Sujet : Re: Simple string conversion from UCS2 to ISO8859-1
De : richard (at) *nospam* damon-family.org (Richard Damon)
Groupes : comp.lang.cDate : 26. Feb 2025, 05:21:21
Autres entêtes
Organisation : i2pn2 (i2pn.org)
Message-ID : <620d04356778b5162e9f094f77f4ab3d749fab91@i2pn2.org>
References : 1 2 3 4 5 6 7 8 9
User-Agent : Mozilla Thunderbird
On 2/25/25 3:31 PM, Lawrence D'Oliveiro wrote:
On Tue, 25 Feb 2025 15:53:23 +0100, pozz wrote:
... the standard says UCS2
Does it mention anything about the surrogates ranges (0xD800 .. 0xDFFF)?

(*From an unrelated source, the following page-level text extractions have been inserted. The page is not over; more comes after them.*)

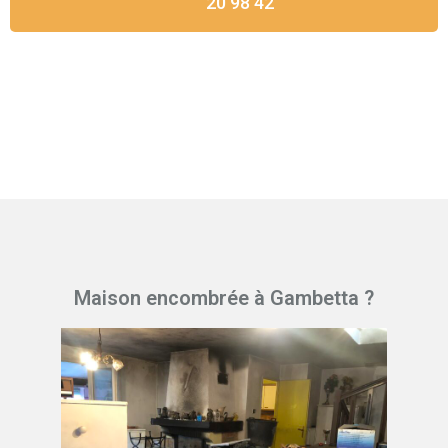
20 98 42
Maison encombrée à Gambetta ?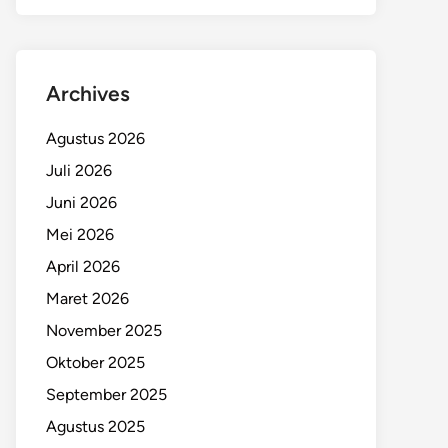
Archives
Agustus 2026
Juli 2026
Juni 2026
Mei 2026
April 2026
Maret 2026
November 2025
Oktober 2025
September 2025
Agustus 2025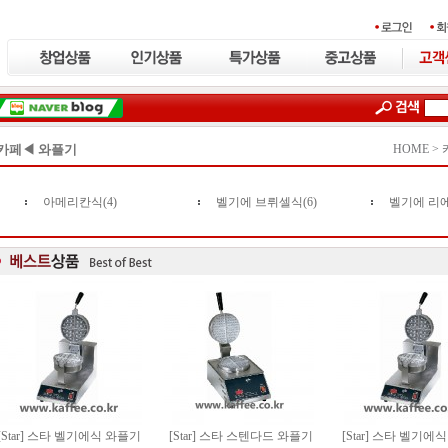
카페◀ 와플기
HOME >
아메리칸식(4)
벨기에 브뤼셀식(6)
벨기에 리에
[Star] 스타 벨기에식 와플기
[Star] 스타 스텐다드 와플기
[Star] 스타 벨기에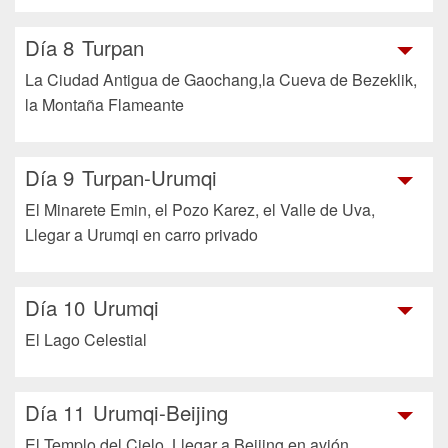
Día 8
Turpan
La Ciudad Antigua de Gaochang,la Cueva de Bezeklik,
la Montaña Flameante
Día 9
Turpan-Urumqi
El Minarete Emin, el Pozo Karez, el Valle de Uva,
Llegar a Urumqi en carro privado
Día 10
Urumqi
El Lago Celestial
Día 11
Urumqi-Beijing
El Templo del Cielo, Llegar a Beijing en avión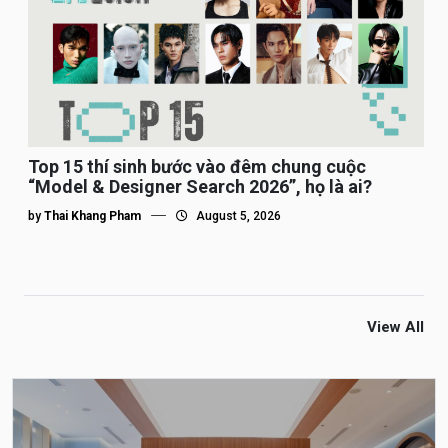
Top 15 thí sinh bước vào đêm chung cuộc
“Model & Designer Search 2026”, họ là ai?
by
Thai Khang Pham
August 5, 2026
View All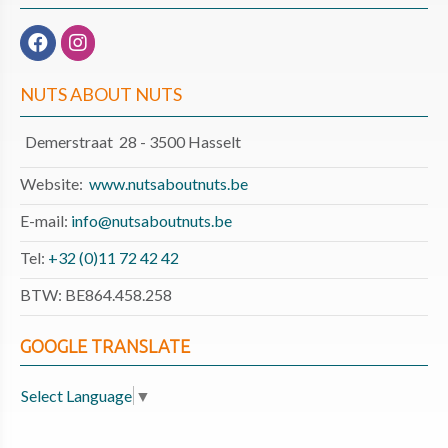
NUTS ABOUT NUTS
Demerstraat 28 - 3500 Hasselt
Website:
www.nutsaboutnuts.be
E-mail:
info@nutsaboutnuts.be
Tel:
+32 (0)11 72 42 42
BTW: BE864.458.258
GOOGLE TRANSLATE
Select Language
▼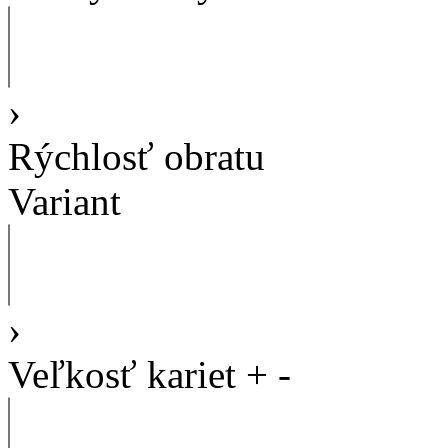
›
Rýchlosť obratu
Variant
›
Veľkosť kariet
+
-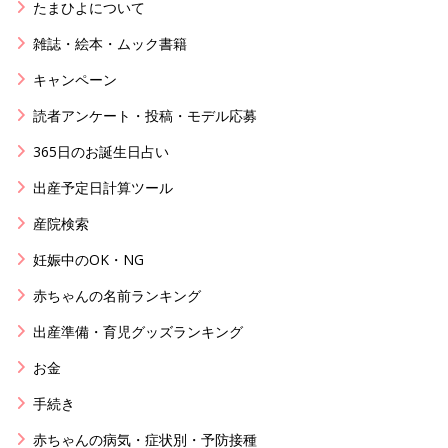
たまひよについて
雑誌・絵本・ムック書籍
キャンペーン
読者アンケート・投稿・モデル応募
365日のお誕生日占い
出産予定日計算ツール
産院検索
妊娠中のOK・NG
赤ちゃんの名前ランキング
出産準備・育児グッズランキング
お金
手続き
赤ちゃんの病気・症状別・予防接種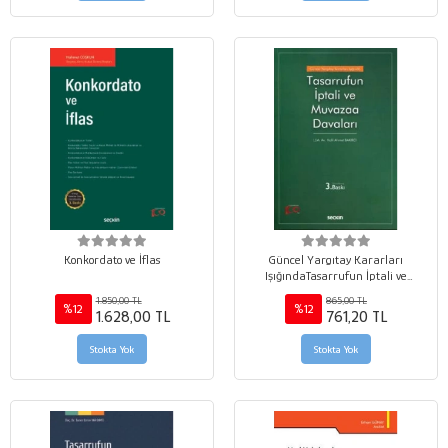
Konkordato ve İflas
Güncel Yargıtay Kararları
IşığındaTasarrufun İptali ve
Muvazaa Davaları
1.850,00 TL
865,00 TL
%12
%12
1.628,00 TL
761,20 TL
Stokta Yok
Stokta Yok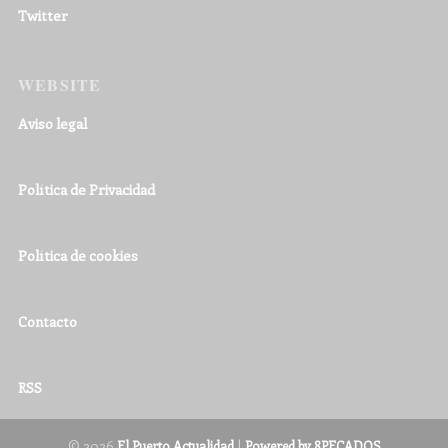
Twitter
WEBSITE
Aviso legal
Política de Privacidad
Política de cookies
Contacto
RSS
© 2026
|
El Puerto Actualidad
Powered by 8PECADOS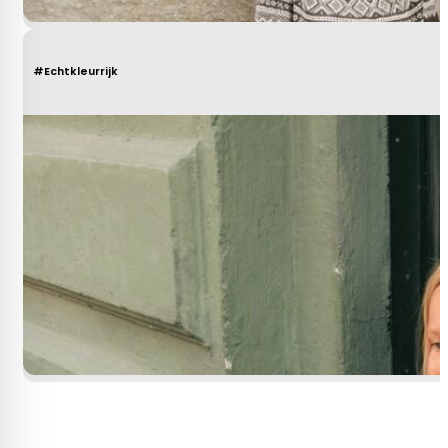
#Echtkleurrijk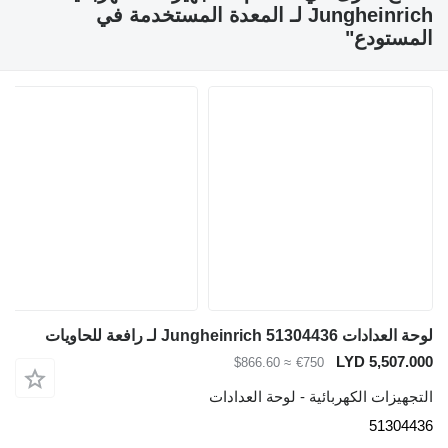
Jungheinrich لـ المعدة المستخدمة في
المستودع"
لوحة العدادات Jungheinrich 51304436 لـ رافعة للحاويات
LYD 5,507.000
≈ $866.60
€750
التجهيزات الكهربائية - لوحة العدادات
51304436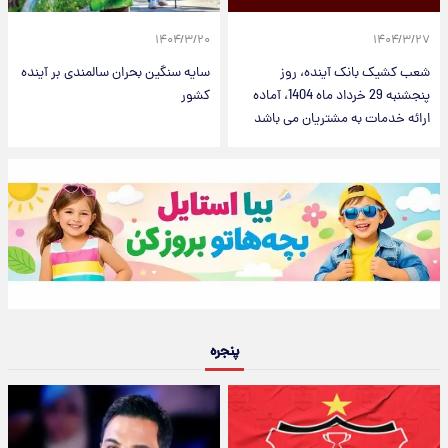
۱۴۰۴/۳/۲۰
۱۴۰۴/۳/۲۷
شعب کشیک بانک آینده، روز
سایه سنگین بحران سالمندی بر آینده
پنج‏شنبه 29 خرداد ماه 1404، آماده
کشور
ارائه خدمات به مشتریان می باشد
پنجره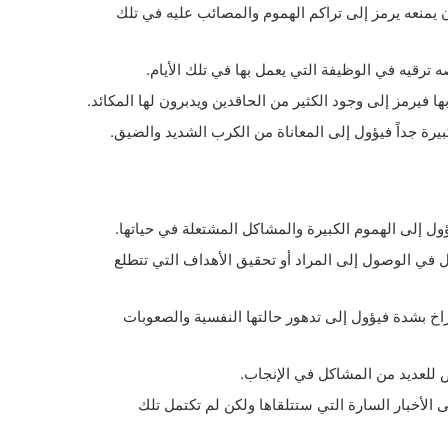
يمنعه يرمز إلى تراكم الهموم والمصائب عليه في تلك
رقيه في الوظيفة التي يعمل بها في تلك الأيام.
فيرمز إلى وجود الكثير من الحاقدين ويدبرون لها المكائد.
رة جداً فيؤول إلى المعاناة من الكرب الشديد والضيق.
ول إلى الهموم الكبيرة والمشاكل المشتعلة في حياتها.
 في الوصول إلى المراد أو تحقيق الأهداف التي تتطلع
بشدة فيؤول إلى تدهور حالتها النفسية والصعوبات
 للعديد من المشاكل في الإنجاب.
الأخبار السارة التي ستتلقاها ولكن لم تكتمل تلك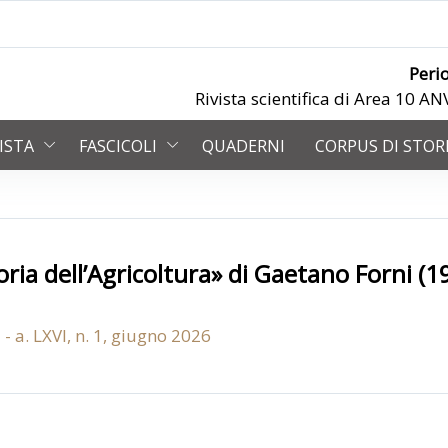
Peri
Rivista scientifica di Area 10 
VISTA
FASCICOLI
QUADERNI
CORPUS DI STOR
toria dell’Agricoltura» di Gaetano Forni (
 - a. LXVI, n. 1, giugno 2026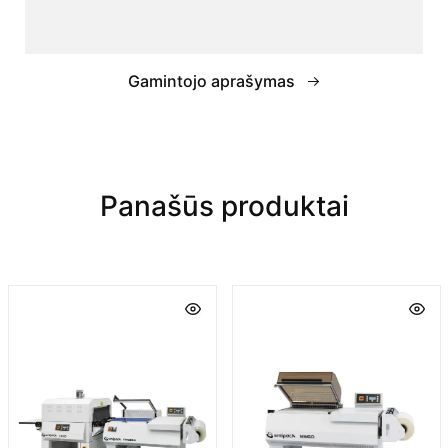
Gamintojo aprašymas
Panašūs produktai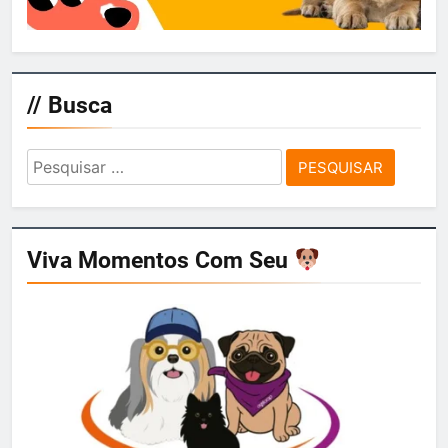
// Busca
Pesquisar
por:
Viva Momentos Com Seu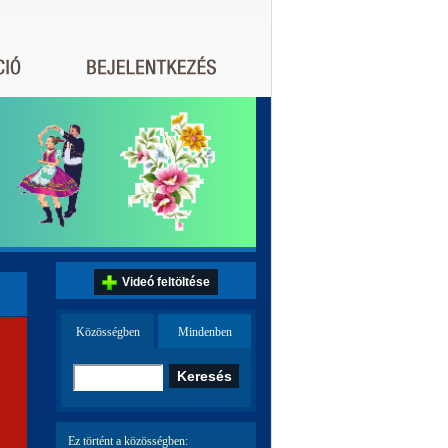
Videó feltöltése
Közösségben
Mindenben
Ez történt a közösségben: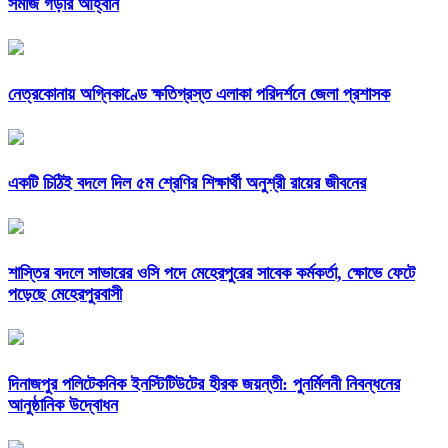
সমাজ গড়ার আহ্বান
নেত্রকোনায় অগ্নিকাণ্ডে ক্ষতিগ্রস্ত এলাকা পরিদর্শনে জেলা প্রশাসক
একটি চিঠিই বদলে দিল ৫ম শ্রেণির শিক্ষার্থী অনুশ্রী রায়ের জীবনের
শাস্তির বদলে সাভারের ওসি পদে মেহেরপুরের সাবেক কর্মকর্তা, ক্ষোভে ফেটে
পড়েছে মেহেরপুরবাসী
দিনাজপুর পলিটেকনিক ইনস্টিটিউটের হীরক জয়ন্তী: পুনর্মিলনী নিবন্ধনের
আনুষ্ঠানিক উদ্বোধন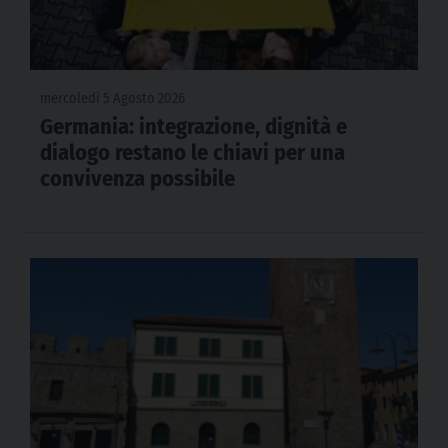
mercoledì 5 Agosto 2026
Germania: integrazione, dignità e
dialogo restano le chiavi per una
convivenza possibile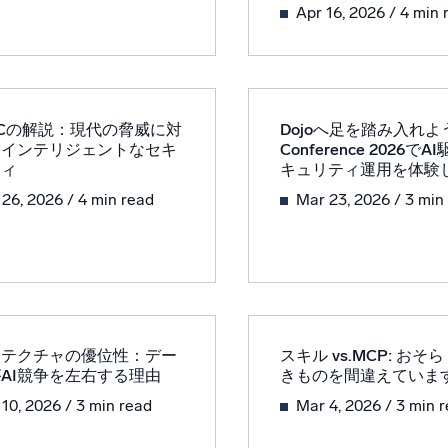
Apr 16, 2026
/ 4 min 
SOCの解説：現代の脅威に対
Dojoへ足を踏み入れよ
るインテリジェントなセキ
Conference 2026で
ティ
キュリティ運用を体験
 26, 2026
/ 4 min read
Mar 23, 2026
/ 3 min
キテクチャの優位性：デー
スキル vs.MCP: おそ
AI競争を左右する理由
きものを間違えていま
 10, 2026
/ 3 min read
Mar 4, 2026
/ 3 min 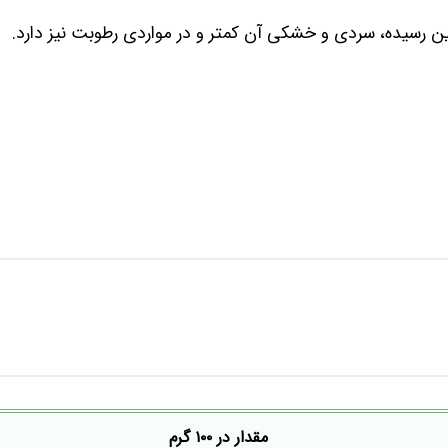
ن رسیده، سردی و خشکی آن کمتر و در مواردی رطوبت نیز دارد.
مقدار در ۱۰۰ گرم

In order for it to be strict UCS-2, they would have to be forbidden. If
they are allowed, then that makes it UTF-16.
To my knowledge, UCS-2 doesn't say those codes are "forbidden", just that they are not defined codes.
UCS-2 basically became a legacy code when they needed to expand unicode to more than 16 bits. Systems defined to use it basically just treat UTF-16 surrogate pairs as two characters they don't know what they mean, just like a lot of programs can treat UTF-8 as "ASCII" with some codes it doesn't know what they mean.
The ignorance is bliss method works well for a number of tasks, you just need to only alter strings at points you "understand", and not need to actualy count characters (which actualy becomes hard to do totally right in Unicode anyway).